§ Task instructions: Using the data below, find how many lines include the word "modellen" and report that figure alone.

Stored data entries:
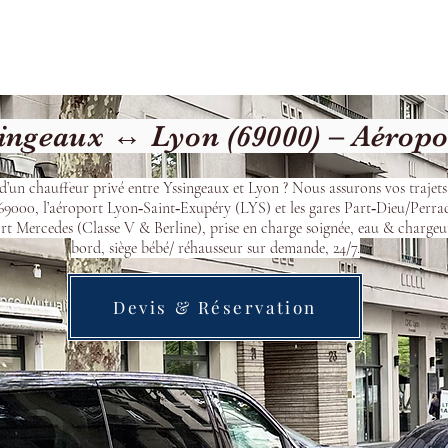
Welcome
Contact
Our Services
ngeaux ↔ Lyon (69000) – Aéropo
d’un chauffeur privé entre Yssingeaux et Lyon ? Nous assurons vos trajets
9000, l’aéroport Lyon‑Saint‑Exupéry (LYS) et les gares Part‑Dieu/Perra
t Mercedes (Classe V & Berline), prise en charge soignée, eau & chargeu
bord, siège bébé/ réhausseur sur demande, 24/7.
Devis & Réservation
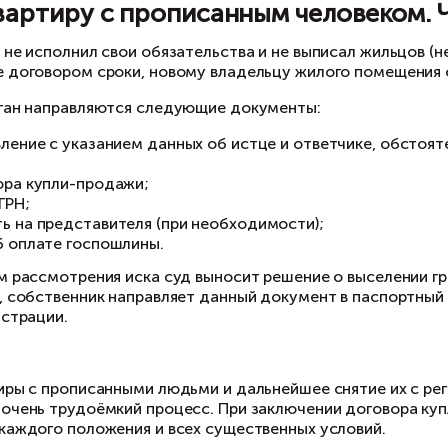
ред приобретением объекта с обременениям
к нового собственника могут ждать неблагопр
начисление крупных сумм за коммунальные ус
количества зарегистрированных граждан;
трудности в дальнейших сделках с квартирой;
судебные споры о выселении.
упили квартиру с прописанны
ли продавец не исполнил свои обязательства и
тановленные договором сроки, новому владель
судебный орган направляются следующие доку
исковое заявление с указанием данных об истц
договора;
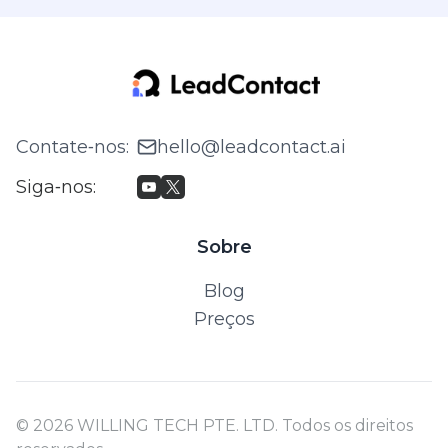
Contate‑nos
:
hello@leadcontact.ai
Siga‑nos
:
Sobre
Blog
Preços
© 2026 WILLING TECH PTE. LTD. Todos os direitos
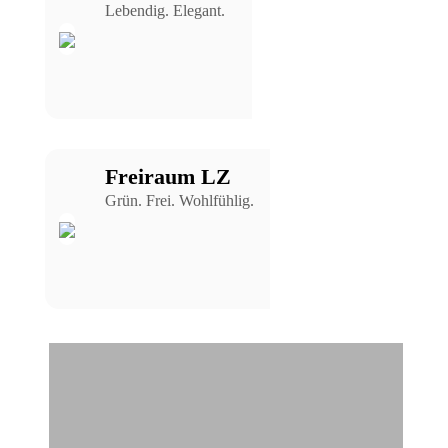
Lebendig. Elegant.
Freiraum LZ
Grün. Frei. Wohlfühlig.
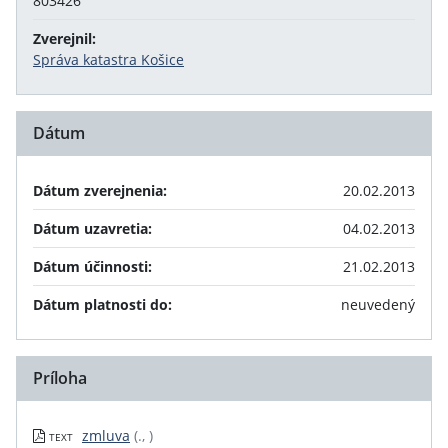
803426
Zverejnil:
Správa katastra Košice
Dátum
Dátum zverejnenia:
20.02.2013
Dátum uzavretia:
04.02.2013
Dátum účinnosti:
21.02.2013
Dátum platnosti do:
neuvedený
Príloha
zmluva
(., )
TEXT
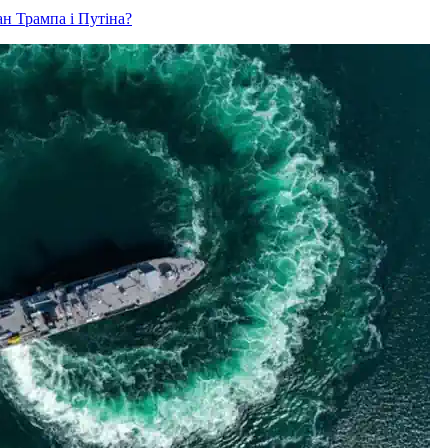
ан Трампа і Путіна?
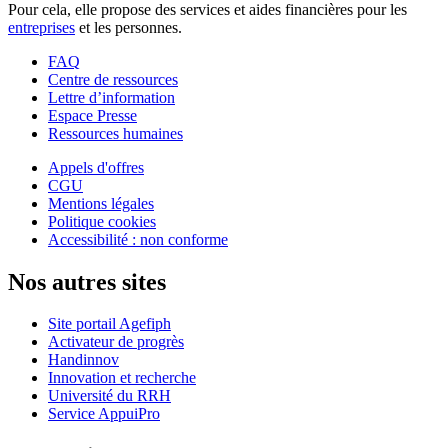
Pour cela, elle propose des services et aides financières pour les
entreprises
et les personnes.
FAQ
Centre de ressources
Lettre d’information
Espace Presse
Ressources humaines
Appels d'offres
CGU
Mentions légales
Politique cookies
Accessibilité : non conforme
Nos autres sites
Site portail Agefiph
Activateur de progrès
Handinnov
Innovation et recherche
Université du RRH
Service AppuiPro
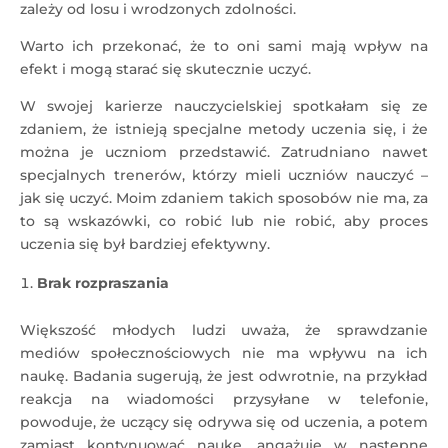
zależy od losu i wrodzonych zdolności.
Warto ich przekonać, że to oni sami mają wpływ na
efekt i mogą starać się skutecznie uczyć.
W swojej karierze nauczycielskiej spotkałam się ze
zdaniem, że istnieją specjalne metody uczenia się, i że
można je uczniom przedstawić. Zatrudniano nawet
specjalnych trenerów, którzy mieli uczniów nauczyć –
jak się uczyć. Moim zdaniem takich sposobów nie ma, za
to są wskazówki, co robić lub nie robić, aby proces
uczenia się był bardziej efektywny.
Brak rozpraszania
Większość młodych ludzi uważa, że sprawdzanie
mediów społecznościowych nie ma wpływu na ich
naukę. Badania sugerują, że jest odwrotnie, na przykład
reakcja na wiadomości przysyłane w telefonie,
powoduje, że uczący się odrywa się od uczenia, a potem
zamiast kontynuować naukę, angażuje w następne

...

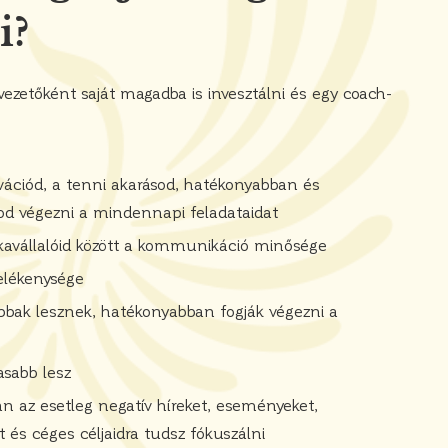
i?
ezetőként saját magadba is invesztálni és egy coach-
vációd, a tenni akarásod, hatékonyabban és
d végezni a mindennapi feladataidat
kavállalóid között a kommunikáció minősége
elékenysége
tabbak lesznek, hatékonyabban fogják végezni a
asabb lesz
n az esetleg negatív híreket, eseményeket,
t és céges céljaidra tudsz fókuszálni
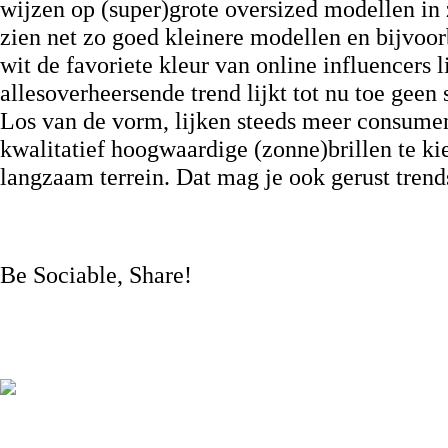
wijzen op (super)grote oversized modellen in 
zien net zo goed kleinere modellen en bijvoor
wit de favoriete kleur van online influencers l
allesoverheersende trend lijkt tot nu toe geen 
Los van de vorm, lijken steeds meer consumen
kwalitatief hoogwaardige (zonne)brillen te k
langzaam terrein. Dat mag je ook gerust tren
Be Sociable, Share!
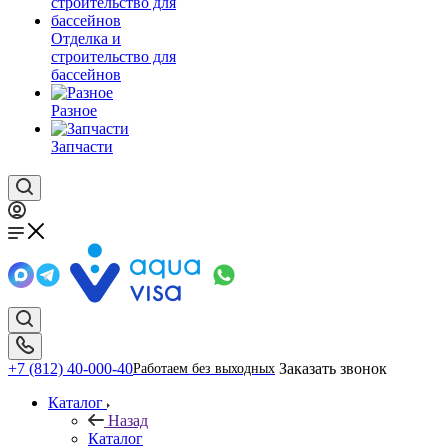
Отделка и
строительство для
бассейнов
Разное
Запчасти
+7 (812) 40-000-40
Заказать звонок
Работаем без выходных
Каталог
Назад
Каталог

---

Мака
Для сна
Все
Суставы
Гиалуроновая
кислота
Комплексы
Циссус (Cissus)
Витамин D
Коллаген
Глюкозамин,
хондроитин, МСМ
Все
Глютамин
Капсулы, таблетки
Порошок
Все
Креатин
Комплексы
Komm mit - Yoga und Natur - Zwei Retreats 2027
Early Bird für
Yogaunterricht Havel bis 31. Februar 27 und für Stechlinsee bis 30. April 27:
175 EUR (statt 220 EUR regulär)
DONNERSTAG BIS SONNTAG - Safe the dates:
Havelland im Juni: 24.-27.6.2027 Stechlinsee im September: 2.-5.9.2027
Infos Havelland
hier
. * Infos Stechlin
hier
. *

§ Answer box: 2